**YOUR GOAL**
Copy each line of the data below word for word.

**RECORDED INFORMATION**
..........

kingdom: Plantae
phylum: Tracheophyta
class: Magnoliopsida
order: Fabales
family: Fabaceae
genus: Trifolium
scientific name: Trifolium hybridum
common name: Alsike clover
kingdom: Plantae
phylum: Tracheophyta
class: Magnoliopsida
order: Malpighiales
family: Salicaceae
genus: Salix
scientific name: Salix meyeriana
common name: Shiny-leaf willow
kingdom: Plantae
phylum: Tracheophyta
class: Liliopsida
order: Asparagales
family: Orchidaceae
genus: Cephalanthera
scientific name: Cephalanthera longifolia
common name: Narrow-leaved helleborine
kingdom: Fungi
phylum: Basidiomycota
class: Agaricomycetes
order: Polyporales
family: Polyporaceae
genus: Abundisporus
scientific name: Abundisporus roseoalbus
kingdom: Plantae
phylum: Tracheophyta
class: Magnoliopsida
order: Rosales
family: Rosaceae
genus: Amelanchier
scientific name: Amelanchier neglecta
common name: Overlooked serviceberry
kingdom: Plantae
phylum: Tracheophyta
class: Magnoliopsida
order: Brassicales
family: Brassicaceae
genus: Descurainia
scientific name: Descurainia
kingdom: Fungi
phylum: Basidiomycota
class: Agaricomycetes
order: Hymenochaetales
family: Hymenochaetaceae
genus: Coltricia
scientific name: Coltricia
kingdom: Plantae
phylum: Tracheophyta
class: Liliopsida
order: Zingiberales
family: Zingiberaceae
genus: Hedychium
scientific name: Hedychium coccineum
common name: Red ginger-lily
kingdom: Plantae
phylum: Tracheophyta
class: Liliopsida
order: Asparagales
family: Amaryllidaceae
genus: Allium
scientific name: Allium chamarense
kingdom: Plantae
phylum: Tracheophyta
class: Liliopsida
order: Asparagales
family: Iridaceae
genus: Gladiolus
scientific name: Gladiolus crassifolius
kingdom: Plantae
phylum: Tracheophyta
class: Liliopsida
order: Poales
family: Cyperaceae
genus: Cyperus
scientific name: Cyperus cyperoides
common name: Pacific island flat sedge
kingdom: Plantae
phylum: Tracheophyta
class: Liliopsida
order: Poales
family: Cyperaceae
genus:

..........

**FINAL ANSWER**
kingdom: Plantae
phylum: Tracheophyta
class: Magnoliopsida
order: Fabales
family: Fabaceae
genus: Trifolium
scientific name: Trifolium hybridum
common name: Alsike clover
kingdom: Plantae
phylum: Tracheophyta
class: Magnoliopsida
order: Malpighiales
family: Salicaceae
genus: Salix
scientific name: Salix meyeriana
common name: Shiny-leaf willow
kingdom: Plantae
phylum: Tracheophyta
class: Liliopsida
order: Asparagales
family: Orchidaceae
genus: Cephalanthera
scientific name: Cephalanthera longifolia
common name: Narrow-leaved helleborine
kingdom: Fungi
phylum: Basidiomycota
class: Agaricomycetes
order: Polyporales
family: Polyporaceae
genus: Abundisporus
scientific name: Abundisporus roseoalbus
kingdom: Plantae
phylum: Tracheophyta
class: Magnoliopsida
order: Rosales
family: Rosaceae
genus: Amelanchier
scientific name: Amelanchier neglecta
common name: Overlooked serviceberry
kingdom: Plantae
phylum: Tracheophyta
class: Magnoliopsida
order: Brassicales
family: Brassicaceae
genus: Descurainia
scientific name: Descurainia
kingdom: Fungi
phylum: Basidiomycota
class: Agaricomycetes
order: Hymenochaetales
family: Hymenochaetaceae
genus: Coltricia
scientific name: Coltricia
kingdom: Plantae
phylum: Tracheophyta
class: Liliopsida
order: Zingiberales
family: Zingiberaceae
genus: Hedychium
scientific name: Hedychium coccineum
common name: Red ginger-lily
kingdom: Plantae
phylum: Tracheophyta
class: Liliopsida
order: Asparagales
family: Amaryllidaceae
genus: Allium
scientific name: Allium chamarense
kingdom: Plantae
phylum: Tracheophyta
class: Liliopsida
order: Asparagales
family: Iridaceae
genus: Gladiolus
scientific name: Gladiolus crassifolius
kingdom: Plantae
phylum: Tracheophyta
class: Liliopsida
order: Poales
family: Cyperaceae
genus: Cyperus
scientific name: Cyperus cyperoides
common name: Pacific island flat sedge
kingdom: Plantae
phylum: Tracheophyta
class: Liliopsida
order: Poales
family: Cyperaceae
genus:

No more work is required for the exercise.